Mas dizer que um asno é especialmente tolo não passa de malvadeza humana. Eles não são menos inteligentes do que outros animais. Para dizer a verdade, conhecemos bípedes implumes que não se destacam lá muito acima de diversos quadrúpedes pelas suas faculdades intelectuais.

 

BURRADA  –  de burro. Em Roma, este animal era chamado de asinum burrum¸ “asno de cor avermelhada, castanha”. Burrum designava essa cor, vindo do Grego pyr, “fogo”.

A este parágrafo se aplica o raciocínio do anterior.

 

BESTEIRA  –  de besta, do Latim bestia, “animal selvagem, animal em geral”.

 

BABOSEIRA  –  do Latim baba, “saliva”. Uma “baboseira” é um dislate, uma asneira, uma bobagem, tal como se fosse dita por uma criança pequena que ainda não consegue controlar seu modo de falar.

 

PALERMICE  –  há quem pense que ela tenha algo a ver com a cidade da Sicília, mas não é verdade. O fato é que não há informações confiáveis sobre essa origem.

O que, infelizmente, não impede ninguém de fazer uma palermice.

 

DISPARATE  –  do Espanhol disparate, “bobagem, despautério”, do Latim disparatus, “separado, afastado” (aqui como “afastado do bom senso”), de dis-, “afastado, para fora”, mais parare, “preparar”.

 

DESPAUTÉRIO  –  é mais um sinônimo de “absurdo, tolice”. Deriva do nome de um gramático flamengo nascido em 1460, Jan van Pauteren. Grangeou fama com tratados sobre assuntos gramaticais, destacando-se pelo texto complicado e difícil de digerir, agravado pelas declamações inseridas. Ele latinizou seu nome, como era costume na época, e passou a ser conhecido como Despauterius.

Nosso sábio nem desconfiava que de seu nome se originaria uma palavra em outro idioma.

 

BOBAGEM  –  “atos de bobos”, do Latim balbus, “gago’, de origem onomatopaica. Em outras épocas se ligava esse problema de fala ao retardamento mental, uma noção completamente errada.

 

DESPROPÓSITO  –  é algo carente de propósito, impertinente, inconveniente. Vem de des-, “sem”, mais o Latim proponere, “declarar, colocar à frente”, de pro-, “à frente”, mais ponere, “colocar, pôr”.

 

ESTUPIDEZ  –  de estúpido, vem do Latim stupidus, “incapacitado, sem ação”, de stupere, “ficar pasmado, atônito, espantado, inerte  perante algo extraordinário”. Isso pode ser causado por algo “estupendo”.
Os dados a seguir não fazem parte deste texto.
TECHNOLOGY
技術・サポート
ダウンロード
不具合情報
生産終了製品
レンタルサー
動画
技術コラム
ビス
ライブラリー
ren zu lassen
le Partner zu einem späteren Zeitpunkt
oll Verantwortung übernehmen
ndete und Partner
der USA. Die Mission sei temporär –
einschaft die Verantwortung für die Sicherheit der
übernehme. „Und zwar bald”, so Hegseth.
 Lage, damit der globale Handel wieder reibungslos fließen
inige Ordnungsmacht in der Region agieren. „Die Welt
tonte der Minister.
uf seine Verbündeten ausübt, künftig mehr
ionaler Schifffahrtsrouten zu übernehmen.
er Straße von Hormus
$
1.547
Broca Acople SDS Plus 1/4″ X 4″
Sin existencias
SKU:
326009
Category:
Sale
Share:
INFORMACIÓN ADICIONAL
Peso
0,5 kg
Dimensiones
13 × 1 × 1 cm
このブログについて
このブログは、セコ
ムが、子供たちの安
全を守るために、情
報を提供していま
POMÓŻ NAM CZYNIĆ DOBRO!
Mas, como resultado, a pessoa pode ficar tão afetada que fica “estupefata”. Se esse estado for duradouro, ela pode ficar “estúpida”.

O sentido original de estúpido era “mentalmente inapto”. Depois passou a “falto de inteligência” e atualmente é muito usado no sentido de “grosseiro, mal-educado”.

 

DESATINO  –  de des- mais atinar, “descobrir, perceber, notar”. E este vem de tino, “discernimento, sagacidade”, de origem discutida.

 

TOLICE  –  de tolo, que tem origem mal definida, havendo quem diga que deriva do Latim tollere, no sentido de “tirar, destruir”. No caso, tirar ou eliminar o juízo, a sanidade.

 

DISLATE  –  do Latim dis-, indicando afastamento, mais latus, particípio passado de ferre, “levar, conduzir”. Aqui, faz pensar em deixar de levar algo a uma conclusão lógica e bem pensada.

 

INÉPCIA  –  do Latim ineptus, “inadequado, impróprio, sem tato”, formada por in-, prefixo negativo, mais aptus, “apto, em condições de fazer algo”.

 

DESACERTO  –  de nosso já conhecido des-, mais certus, “seguro, fixo, determinado, garantido”, derivado de cernere, “distinguir, decidir”, originalmente “peneirar, separar”.

Ou seja, um desacerto é uma impropriedade, uma falta de concordância, de entendimento.

 

ESTULTICE  –  do Latim stultus, “tolo”. Estólido, que significa “obtuso, lento, embotado”, tem a mesma origem.

 

PARVOÍCE  –  do Latim parvulus, diminutivo de parvus, “pequeno, miúdo, tolo” muitas vezes aplicado a crianças de tenra idade.

 

Resposta:

MIUDEZAS

 

A todo momento nós temos que lidar com fatos e coisas que não constituem maior problema mas que recheiam nossa existência, para bem ou para mal.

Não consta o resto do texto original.